▶ **Your goal**
Exclude the pictures, and otherwise reproduce the data in full.

▶ **Data to process**
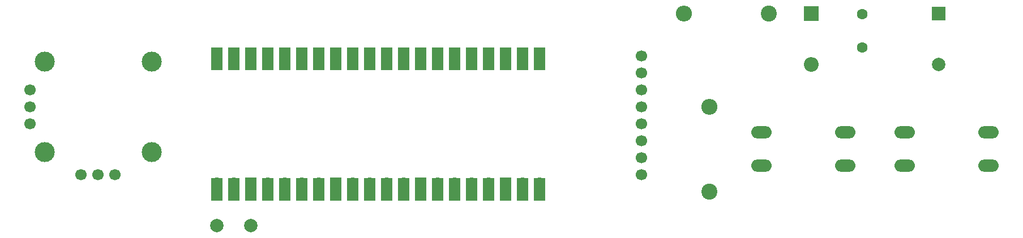
<source format=gbr>
%TF.GenerationSoftware,KiCad,Pcbnew,7.0.10*%
%TF.CreationDate,2024-02-15T20:28:35+01:00*%
%TF.ProjectId,pico_game_console,7069636f-5f67-4616-9d65-5f636f6e736f,rev?*%
%TF.SameCoordinates,Original*%
%TF.FileFunction,Soldermask,Bot*%
%TF.FilePolarity,Negative*%
%FSLAX46Y46*%
G04 Gerber Fmt 4.6, Leading zero omitted, Abs format (unit mm)*
G04 Created by KiCad (PCBNEW 7.0.10) date 2024-02-15 20:28:35*
%MOMM*%
%LPD*%
G01*
G04 APERTURE LIST*
%ADD10C,1.700000*%
%ADD11O,1.700000X1.700000*%
%ADD12R,1.700000X3.500000*%
%ADD13R,1.700000X1.700000*%
%ADD14C,3.000000*%
%ADD15C,2.000000*%
%ADD16O,3.048000X1.850000*%
%ADD17O,2.400000X2.400000*%
%ADD18C,2.400000*%
%ADD19R,2.200000X2.200000*%
%ADD20O,2.200000X2.200000*%
%ADD21C,1.600000*%
%ADD22R,2.000000X2.000000*%
G04 APERTURE END LIST*
D10*
%TO.C,LCD1*%
X135890000Y-45720000D03*
X135890000Y-43180000D03*
X135890000Y-40640000D03*
X135890000Y-38100000D03*
X135890000Y-35560000D03*
X135890000Y-33020000D03*
X135890000Y-30480000D03*
X135890000Y-27940000D03*
%TD*%
D11*
%TO.C,U1*%
X72390000Y-29210000D03*
D12*
X72390000Y-28310000D03*
D11*
X74930000Y-29210000D03*
D12*
X74930000Y-28310000D03*
X77470000Y-28310000D03*
D13*
X77470000Y-29210000D03*
D11*
X80010000Y-29210000D03*
D12*
X80010000Y-28310000D03*
D11*
X82550000Y-29210000D03*
D12*
X82550000Y-28310000D03*
D11*
X85090000Y-29210000D03*
D12*
X85090000Y-28310000D03*
X87630000Y-28310000D03*
D11*
X87630000Y-29210000D03*
D13*
X90170000Y-29210000D03*
D12*
X90170000Y-28310000D03*
X92710000Y-28310000D03*
D11*
X92710000Y-29210000D03*
X95250000Y-29210000D03*
D12*
X95250000Y-28310000D03*
X97790000Y-28310000D03*
D11*
X97790000Y-29210000D03*
X100330000Y-29210000D03*
D12*
X100330000Y-28310000D03*
D13*
X102870000Y-29210000D03*
D12*
X102870000Y-28310000D03*
X105410000Y-28310000D03*
D11*
X105410000Y-29210000D03*
X107950000Y-29210000D03*
D12*
X107950000Y-28310000D03*
X110490000Y-28310000D03*
D11*
X110490000Y-29210000D03*
D12*
X113030000Y-28310000D03*
D11*
X113030000Y-29210000D03*
D12*
X115570000Y-28310000D03*
D13*
X115570000Y-29210000D03*
D11*
X118110000Y-29210000D03*
D12*
X118110000Y-28310000D03*
X120650000Y-28310000D03*
D11*
X120650000Y-29210000D03*
D12*
X120650000Y-47890000D03*
D11*
X120650000Y-46990000D03*
D12*
X118110000Y-47890000D03*
D11*
X118110000Y-46990000D03*
D12*
X115570000Y-47890000D03*
D13*
X115570000Y-46990000D03*
D11*
X113030000Y-46990000D03*
D12*
X113030000Y-47890000D03*
X110490000Y-47890000D03*
D11*
X110490000Y-46990000D03*
D12*
X107950000Y-47890000D03*
D11*
X107950000Y-46990000D03*
X105410000Y-46990000D03*
D12*
X105410000Y-47890000D03*
D13*
X102870000Y-46990000D03*
D12*
X102870000Y-47890000D03*
D11*
X100330000Y-46990000D03*
D12*
X100330000Y-47890000D03*
X97790000Y-47890000D03*
D11*
X97790000Y-46990000D03*
X95250000Y-46990000D03*
D12*
X95250000Y-47890000D03*
D11*
X92710000Y-46990000D03*
D12*
X92710000Y-47890000D03*
X90170000Y-47890000D03*
D13*
X90170000Y-46990000D03*
D12*
X87630000Y-47890000D03*
D11*
X87630000Y-46990000D03*
D12*
X85090000Y-47890000D03*
D11*
X85090000Y-46990000D03*
X82550000Y-46990000D03*
D12*
X82550000Y-47890000D03*
X80010000Y-47890000D03*
D11*
X80010000Y-46990000D03*
D12*
X77470000Y-47890000D03*
D13*
X77470000Y-46990000D03*
D12*
X74930000Y-47890000D03*
D11*
X74930000Y-46990000D03*
X72390000Y-46990000D03*
D12*
X72390000Y-47890000D03*
%TD*%
D10*
%TO.C,JOY1*%
X52070000Y-45720000D03*
X54610000Y-45720000D03*
X57150000Y-45720000D03*
X44450000Y-38100000D03*
X44450000Y-35560000D03*
X44450000Y-33020000D03*
D14*
X46610000Y-28810000D03*
X46610000Y-42310000D03*
X62610000Y-28810000D03*
X62610000Y-42310000D03*
%TD*%
D15*
%TO.C,+3V/GND1*%
X72390000Y-53340000D03*
X77470000Y-53340000D03*
%TD*%
D16*
%TO.C,SW2*%
X187760000Y-44370000D03*
X175260000Y-44370000D03*
X187760000Y-39370000D03*
X175260000Y-39370000D03*
%TD*%
%TO.C,SW1*%
X166370000Y-44370000D03*
X153870000Y-44370000D03*
X166370000Y-39370000D03*
X153870000Y-39370000D03*
%TD*%
D17*
%TO.C,R2*%
X142240000Y-21590000D03*
D18*
X154940000Y-21590000D03*
%TD*%
%TO.C,R1*%
X146050000Y-48260000D03*
D17*
X146050000Y-35560000D03*
%TD*%
D19*
%TO.C,D1*%
X161290000Y-21590000D03*
D20*
X161290000Y-29210000D03*
%TD*%
D21*
%TO.C,C1*%
X168910000Y-21630000D03*
X168910000Y-26630000D03*
%TD*%
D22*
%TO.C,BZ1*%
X180340000Y-21600000D03*
D15*
X180340000Y-29200000D03*
%TD*%
M02*

</source>
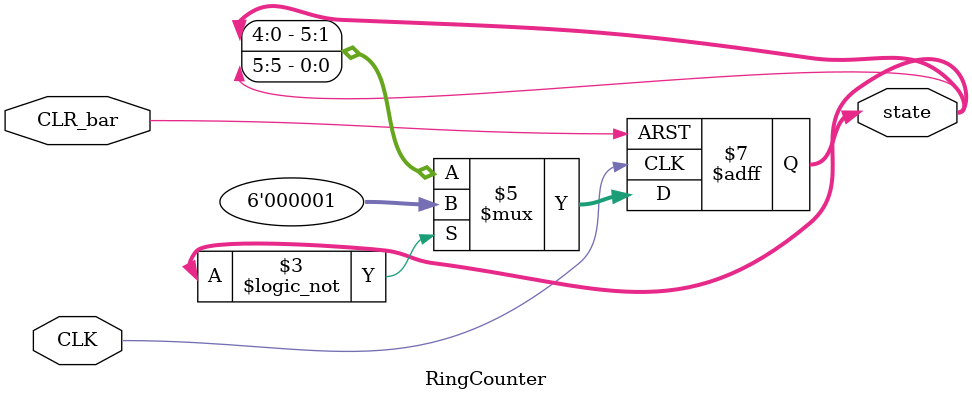
<source format=sv>
module RingCounter #(parameter STATES=6)(
        //sync signals
        input logic CLK,
        input logic CLR_bar,

        //T-states
        output logic [STATES-1:0] state
    );

    always_ff @ (negedge CLK or negedge CLR_bar) begin
        //reset condition
        if(~CLR_bar)
            state <= {STATES{1'b0}};
        else
            //state is 0, initialize with 000001
            if(state == {STATES{1'b0}})
                state <= {{STATES-1{1'b0}}, 1'b1};

            //rotate left
            else
                state <= {state[STATES-2:0], state[STATES-1]};
    end

endmodule
</source>
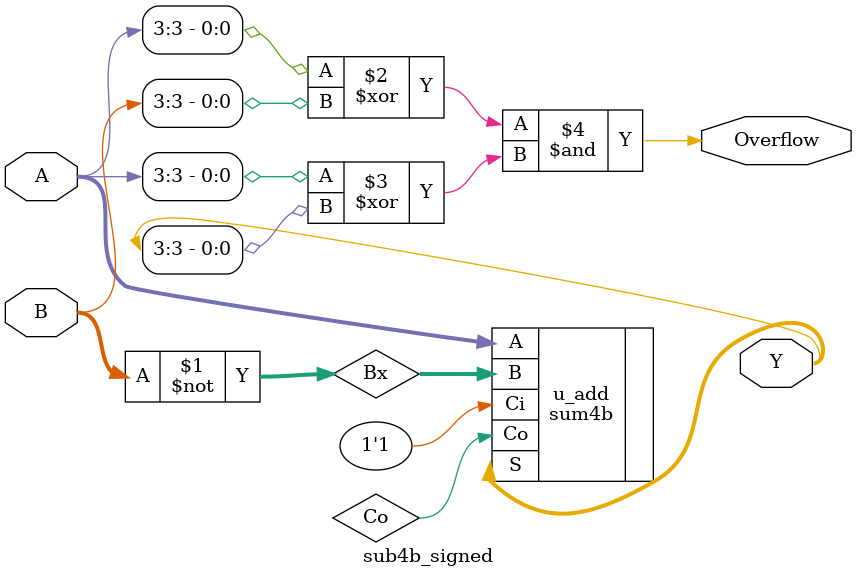
<source format=v>
`include "sum4b.v"

module sub4b_signed (
    input  wire [3:0] A,
    input  wire [3:0] B,
    output wire [3:0] Y,         
    output wire Overflow      
);
  wire [3:0] Bx = ~B;  // Invert of B
  wire       Co;

  // Two’s-complement subtraction: A - B = A + (~B) + 1
  sum4b u_add(.A(A), .B(Bx), .Ci(1'b1), .S(Y), .Co(Co));

  // Signed overflow for subtraction:
  assign Overflow = (A[3] ^ B[3]) & (A[3] ^ Y[3]);
  
endmodule
</source>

▶ **Exercise solution**
<source format=gbr>
%TF.GenerationSoftware,KiCad,Pcbnew,7.0.10*%
%TF.CreationDate,2024-02-15T20:28:35+01:00*%
%TF.ProjectId,pico_game_console,7069636f-5f67-4616-9d65-5f636f6e736f,rev?*%
%TF.SameCoordinates,Original*%
%TF.FileFunction,Soldermask,Bot*%
%TF.FilePolarity,Negative*%
%FSLAX46Y46*%
G04 Gerber Fmt 4.6, Leading zero omitted, Abs format (unit mm)*
G04 Created by KiCad (PCBNEW 7.0.10) date 2024-02-15 20:28:35*
%MOMM*%
%LPD*%
G01*
G04 APERTURE LIST*
%ADD10C,1.700000*%
%ADD11O,1.700000X1.700000*%
%ADD12R,1.700000X3.500000*%
%ADD13R,1.700000X1.700000*%
%ADD14C,3.000000*%
%ADD15C,2.000000*%
%ADD16O,3.048000X1.850000*%
%ADD17O,2.400000X2.400000*%
%ADD18C,2.400000*%
%ADD19R,2.200000X2.200000*%
%ADD20O,2.200000X2.200000*%
%ADD21C,1.600000*%
%ADD22R,2.000000X2.000000*%
G04 APERTURE END LIST*
D10*
%TO.C,LCD1*%
X135890000Y-45720000D03*
X135890000Y-43180000D03*
X135890000Y-40640000D03*
X135890000Y-38100000D03*
X135890000Y-35560000D03*
X135890000Y-33020000D03*
X135890000Y-30480000D03*
X135890000Y-27940000D03*
%TD*%
D11*
%TO.C,U1*%
X72390000Y-29210000D03*
D12*
X72390000Y-28310000D03*
D11*
X74930000Y-29210000D03*
D12*
X74930000Y-28310000D03*
X77470000Y-28310000D03*
D13*
X77470000Y-29210000D03*
D11*
X80010000Y-29210000D03*
D12*
X80010000Y-28310000D03*
D11*
X82550000Y-29210000D03*
D12*
X82550000Y-28310000D03*
D11*
X85090000Y-29210000D03*
D12*
X85090000Y-28310000D03*
X87630000Y-28310000D03*
D11*
X87630000Y-29210000D03*
D13*
X90170000Y-29210000D03*
D12*
X90170000Y-28310000D03*
X92710000Y-28310000D03*
D11*
X92710000Y-29210000D03*
X95250000Y-29210000D03*
D12*
X95250000Y-28310000D03*
X97790000Y-28310000D03*
D11*
X97790000Y-29210000D03*
X100330000Y-29210000D03*
D12*
X100330000Y-28310000D03*
D13*
X102870000Y-29210000D03*
D12*
X102870000Y-28310000D03*
X105410000Y-28310000D03*
D11*
X105410000Y-29210000D03*
X107950000Y-29210000D03*
D12*
X107950000Y-28310000D03*
X110490000Y-28310000D03*
D11*
X110490000Y-29210000D03*
D12*
X113030000Y-28310000D03*
D11*
X113030000Y-29210000D03*
D12*
X115570000Y-28310000D03*
D13*
X115570000Y-29210000D03*
D11*
X118110000Y-29210000D03*
D12*
X118110000Y-28310000D03*
X120650000Y-28310000D03*
D11*
X120650000Y-29210000D03*
D12*
X120650000Y-47890000D03*
D11*
X120650000Y-46990000D03*
D12*
X118110000Y-47890000D03*
D11*
X118110000Y-46990000D03*
D12*
X115570000Y-47890000D03*
D13*
X115570000Y-46990000D03*
D11*
X113030000Y-46990000D03*
D12*
X113030000Y-47890000D03*
X110490000Y-47890000D03*
D11*
X110490000Y-46990000D03*
D12*
X107950000Y-47890000D03*
D11*
X107950000Y-46990000D03*
X105410000Y-46990000D03*
D12*
X105410000Y-47890000D03*
D13*
X102870000Y-46990000D03*
D12*
X102870000Y-47890000D03*
D11*
X100330000Y-46990000D03*
D12*
X100330000Y-47890000D03*
X97790000Y-47890000D03*
D11*
X97790000Y-46990000D03*
X95250000Y-46990000D03*
D12*
X95250000Y-47890000D03*
D11*
X92710000Y-46990000D03*
D12*
X92710000Y-47890000D03*
X90170000Y-47890000D03*
D13*
X90170000Y-46990000D03*
D12*
X87630000Y-47890000D03*
D11*
X87630000Y-46990000D03*
D12*
X85090000Y-47890000D03*
D11*
X85090000Y-46990000D03*
X82550000Y-46990000D03*
D12*
X82550000Y-47890000D03*
X80010000Y-47890000D03*
D11*
X80010000Y-46990000D03*
D12*
X77470000Y-47890000D03*
D13*
X77470000Y-46990000D03*
D12*
X74930000Y-47890000D03*
D11*
X74930000Y-46990000D03*
X72390000Y-46990000D03*
D12*
X72390000Y-47890000D03*
%TD*%
D10*
%TO.C,JOY1*%
X52070000Y-45720000D03*
X54610000Y-45720000D03*
X57150000Y-45720000D03*
X44450000Y-38100000D03*
X44450000Y-35560000D03*
X44450000Y-33020000D03*
D14*
X46610000Y-28810000D03*
X46610000Y-42310000D03*
X62610000Y-28810000D03*
X62610000Y-42310000D03*
%TD*%
D15*
%TO.C,+3V/GND1*%
X72390000Y-53340000D03*
X77470000Y-53340000D03*
%TD*%
D16*
%TO.C,SW2*%
X187760000Y-44370000D03*
X175260000Y-44370000D03*
X187760000Y-39370000D03*
X175260000Y-39370000D03*
%TD*%
%TO.C,SW1*%
X166370000Y-44370000D03*
X153870000Y-44370000D03*
X166370000Y-39370000D03*
X153870000Y-39370000D03*
%TD*%
D17*
%TO.C,R2*%
X142240000Y-21590000D03*
D18*
X154940000Y-21590000D03*
%TD*%
%TO.C,R1*%
X146050000Y-48260000D03*
D17*
X146050000Y-35560000D03*
%TD*%
D19*
%TO.C,D1*%
X161290000Y-21590000D03*
D20*
X161290000Y-29210000D03*
%TD*%
D21*
%TO.C,C1*%
X168910000Y-21630000D03*
X168910000Y-26630000D03*
%TD*%
D22*
%TO.C,BZ1*%
X180340000Y-21600000D03*
D15*
X180340000Y-29200000D03*
%TD*%
M02*

</source>
<source format=sv>
module RingCounter #(parameter STATES=6)(
        //sync signals
        input logic CLK,
        input logic CLR_bar,

        //T-states
        output logic [STATES-1:0] state
    );

    always_ff @ (negedge CLK or negedge CLR_bar) begin
        //reset condition
        if(~CLR_bar)
            state <= {STATES{1'b0}};
        else
            //state is 0, initialize with 000001
            if(state == {STATES{1'b0}})
                state <= {{STATES-1{1'b0}}, 1'b1};

            //rotate left
            else
                state <= {state[STATES-2:0], state[STATES-1]};
    end

endmodule
</source>
<source format=v>
`include "sum4b.v"

module sub4b_signed (
    input  wire [3:0] A,
    input  wire [3:0] B,
    output wire [3:0] Y,         
    output wire Overflow      
);
  wire [3:0] Bx = ~B;  // Invert of B
  wire       Co;

  // Two’s-complement subtraction: A - B = A + (~B) + 1
  sum4b u_add(.A(A), .B(Bx), .Ci(1'b1), .S(Y), .Co(Co));

  // Signed overflow for subtraction:
  assign Overflow = (A[3] ^ B[3]) & (A[3] ^ Y[3]);
  
endmodule
</source>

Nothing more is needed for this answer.